Any continuous function has an integral, as the difference between the upper step-sum and the lower step sum of a division is no more than \(\epsilon\) is any two elements in the division are no more than \(\delta\) apart, and \(\delta\) corresponds to \(\epsilon\) for uniform continuouity, and there are always such divisions – since if \(1/n<\delta/(b-a)\), then a_i=a+(b-a)i/n is such a division.

Assume that \(f\) is bounded. We define \(f^+=(|f|+f)/2\), \(f^-=(|f|-f)/2\). If \(f\) is bounded, so are \(f^+\) and \(f^-\), which are both non-negative. \(f=f^+-f^-\). We define the integral of \(f\) as the integral of \(f^+\) minus the integral of \(f^-\). We will note that if \(f\) is continuous, then so is \(|f|\) and then so are \(f^+\) and \(f^-\), and therefore any continuous function, not necessarily non-negative, still has an integral.

It is trivial to prove that \(\int_a^b f=\int_a^c f + \int_c^b f\) – for any division, have a subdivision that includes \(c\).

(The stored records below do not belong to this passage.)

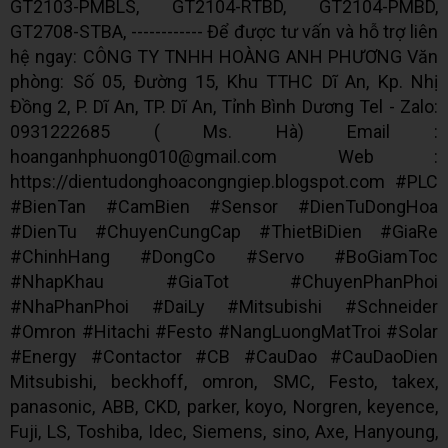
GT2103-PMBLS, GT2104-RTBD, GT2104-PMBD,
GT2708-STBA, ------------ Để được tư vấn và hỗ trợ liên
hệ ngay: CÔNG TY TNHH HOÀNG ANH PHƯƠNG Văn
phòng: Số 05, Đường 15, Khu TTHC Dĩ An, Kp. Nhị
Đồng 2, P. Dĩ An, TP. Dĩ An, Tỉnh Bình Dương Tel - Zalo:
0931222685 ( Ms. Hà) Email :
hoanganhphuong010@gmail.com Web :
https://dientudonghoacongngiep.blogspot.com #PLC
#BienTan #CamBien #Sensor #DienTuDongHoa
#DienTu #ChuyenCungCap #ThietBiDien #GiaRe
#ChinhHang #DongCo #Servo #BoGiamToc
#NhapKhau #GiaTot #ChuyenPhanPhoi
#NhaPhanPhoi #DaiLy #Mitsubishi #Schneider
#Omron #Hitachi #Festo #NangLuongMatTroi #Solar
#Energy #Contactor #CB #CauDao #CauDaoDien
Mitsubishi, beckhoff, omron, SMC, Festo, takex,
panasonic, ABB, CKD, parker, koyo, Norgren, keyence,
Fuji, LS, Toshiba, Idec, Siemens, sino, Axe, Hanyoung,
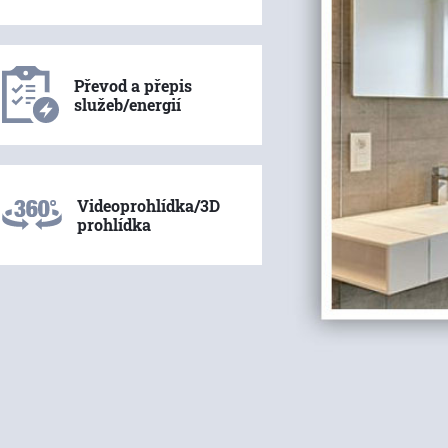
Převod a přepis
služeb/energií
Videoprohlídka/3D
prohlídka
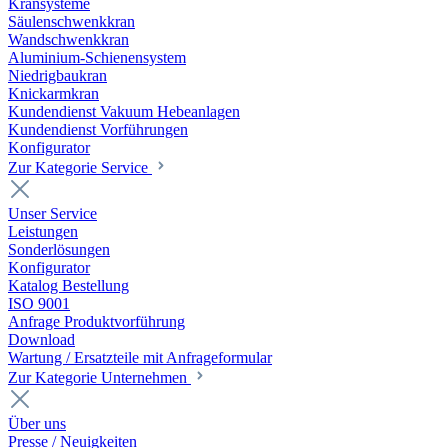
Kransysteme
Säulenschwenkkran
Wandschwenkkran
Aluminium-Schienensystem
Niedrigbaukran
Knickarmkran
Kundendienst Vakuum Hebeanlagen
Kundendienst Vorführungen
Konfigurator
Zur Kategorie Service
Unser Service
Leistungen
Sonderlösungen
Konfigurator
Katalog Bestellung
ISO 9001
Anfrage Produktvorführung
Download
Wartung / Ersatzteile mit Anfrageformular
Zur Kategorie Unternehmen
Über uns
Presse / Neuigkeiten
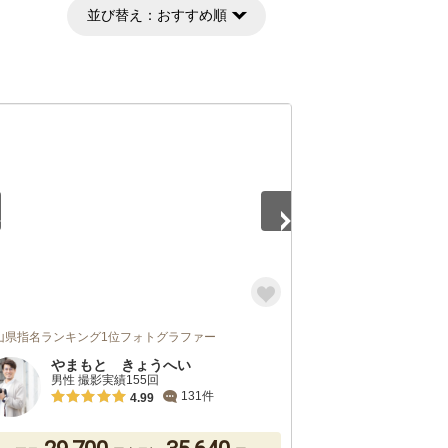
並び替え：
おすすめ順
2
山県指名ランキング1位フォトグラファー
やまもと きょうへい
男性 撮影実績155回
131件
4.99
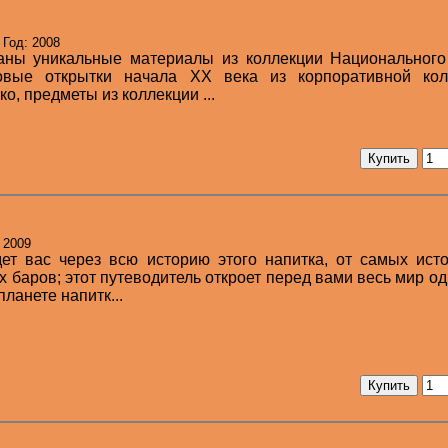
 Год: 2008
аны уникальные материалы из коллекции Национального
товые открытки начала ХХ века из корпоративной кол
о, предметы из коллекции ...
 2009
ет вас через всю историю этого напитка, от самых ист
 баров; этот путеводитель откроет перед вами весь мир од
ланете напитк...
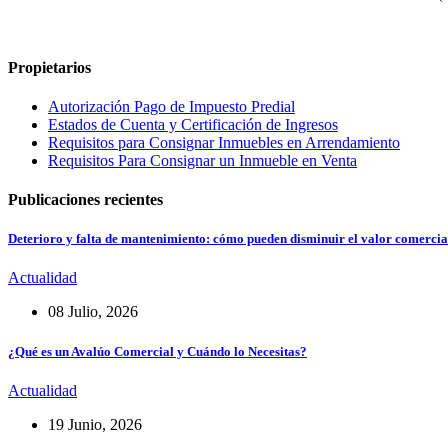
Propietarios
Autorización Pago de Impuesto Predial
Estados de Cuenta y Certificación de Ingresos
Requisitos para Consignar Inmuebles en Arrendamiento
Requisitos Para Consignar un Inmueble en Venta
Publicaciones recientes
Deterioro y falta de mantenimiento: cómo pueden disminuir el valor comercia
Actualidad
08 Julio, 2026
¿Qué es un Avalúo Comercial y Cuándo lo Necesitas?
Actualidad
19 Junio, 2026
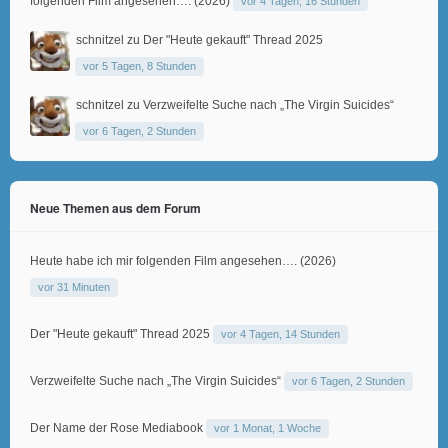
folgenden Film angesehen…. (2026)
vor 4 Tagen, 16 Stunden
schnitzel
zu
Der "Heute gekauft" Thread 2025
vor 5 Tagen, 8 Stunden
schnitzel
zu
Verzweifelte Suche nach „The Virgin Suicides“
vor 6 Tagen, 2 Stunden
Neue Themen aus dem Forum
Heute habe ich mir folgenden Film angesehen…. (2026)
vor 31 Minuten
Der "Heute gekauft" Thread 2025
vor 4 Tagen, 14 Stunden
Verzweifelte Suche nach „The Virgin Suicides“
vor 6 Tagen, 2 Stunden
Der Name der Rose Mediabook
vor 1 Monat, 1 Woche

It is also trivial to prove that if \(m<f<M\) then \(m(b-a)\leq \int_a^b f\leq M(b-a)\).

Assume \(f\) is continuous. \(\int_a^{x+h} f-\int_a^x = \int_x^{x+h} f\). If \(\delta\) is such that \(0<h<\delta\) such that \(|f(x+h)-f(x)|<\epsilon\), then for such \(h\), \(0\leq f\leq h\) implies \(f(x)-\epsilon<f(x+f)<f(x)+\epsilon\), and so \(f(x)-\epsilon<(\int_x^{x+h} f)/h<f(x)+\epsilon\). Analogous proof shows the same for \(h<0\), and so the derivative of \(\int_a^x f\) is \(f(x)\) when \(f\) is continuous.

Now assume that \(f\) is a function, and \(f'\) is continuous. Then the derivative of the integral of \(f'\) and the derivative of \(f\) are the same. Therefore, the derivative of their difference is always \(0\). As a consequence of Roll’s theorem, if the derivative is identically \(0\), the difference is constant. So, the integral of the derivative of a function differs from the function by a constant. This is the fundamental theorem of calculus.